Тут я понял, что она принимает меня за одного из клиентов, ищущих ее профессионального совета, и поторопился развеять это заблуждение. То, что привело меня сюда, никак не связано с родом ее деятельности, с преувеличенной живостью заявил я. В действительности мне просто нужно получить кое-какую информацию о Кате Вольф, если это возможно. Разумеется, время, потраченное на разговор со мной, будет должным образом компенсировано, поскольку я понимаю, что это время могло бы быть использовано для приема платного клиента. Но что касается… осложнений, с которыми она привыкла работать… Ха-ха (смех). Ну, на данный момент мне не требуется помощи такого рода.
Кэти сказала: «Чудесно. Я рада слышать это». Она устроилась поудобнее в своем кресле с высокой спинкой. Обтянутое тканью осенних тонов — в той же гамме, что и коридор клиники, — это кресло отличалось крепкой, надежной конструкцией. Такое качество было необходимо в связи с размерами Кэти. Склонность к полноте, свойственная двадцатилетней студентке университета, любившей захаживать в нашу кухню на Кенсингтон-сквер, теперь превратилась в ожирение. Кэти в нынешнем ее состоянии было бы трудно уместиться на сиденье в кинотеатре или в кресле самолета. Но одевалась она, как и раньше, со вкусом, а ее драгоценности явно стоили целое состояние. Должен признаться, что мне трудно было представить, как Кэти передвигается с места на место, как она совершает элементарные действия, обслуживая себя.
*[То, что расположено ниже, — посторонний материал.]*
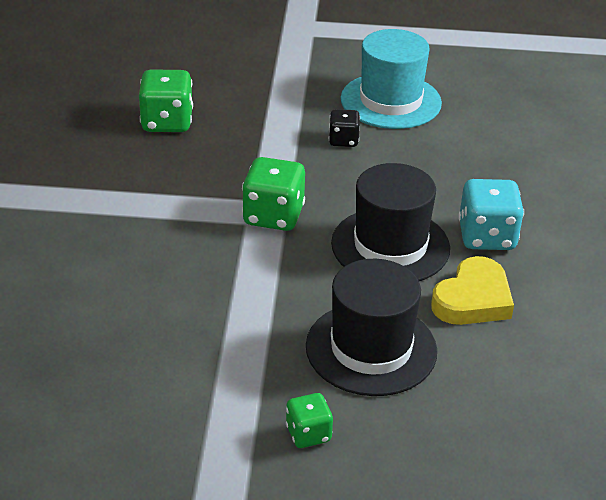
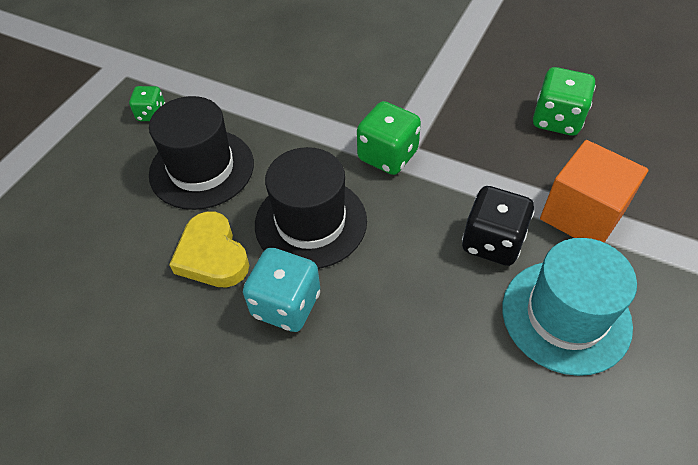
camera: 115 degrees right, 15 degrees up
(284, 101) = (582, 215): none -> orange cube
(343, 140) = (492, 242): black dice -> black dice, size x1.70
Еще больше усилий потребовалось для того, чтобы вообразить, как кто-то открывает ей душу, рассказывая самые интимные свои секреты. Однако мои чувства явно не разделялись большинством людей. Клиника производила впечатление процветающего предприятия, и я сумел договориться о встрече с Кэти только потому, что буквально за несколько минут до моего звонка один из постоянных клиентов отменил сеанс.
Я сообщил Кэти, что пытаюсь освежить кое-какие воспоминания детства и что в процессе я вспомнил ее, вспомнил, что она часто сидела на кухне, когда Катя кормила там Соню. Так как о местонахождении Кати я не имел ни малейшего представления, то подумал, что она, Кэти, сумеет помочь мне заполнить некоторые пробелы в памяти.
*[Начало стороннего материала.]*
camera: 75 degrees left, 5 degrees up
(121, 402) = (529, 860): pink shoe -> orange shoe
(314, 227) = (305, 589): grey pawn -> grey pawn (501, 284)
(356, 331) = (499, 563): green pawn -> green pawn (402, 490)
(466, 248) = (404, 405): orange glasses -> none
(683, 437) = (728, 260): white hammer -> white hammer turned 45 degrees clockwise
К счастью, она не спросила, чем вызван мой внезапный интерес к прошлому. Вооруженная профессиональной мудростью, она не стала также комментировать само существование пробелов в моей памяти. Вместо этого она сразу приступила к рассказу: «В монастыре Непорочного зачатия нас называли "две KB". "Кто знает, где наши KB? Кто-нибудь, позовите KB, пусть посмотрят на это"».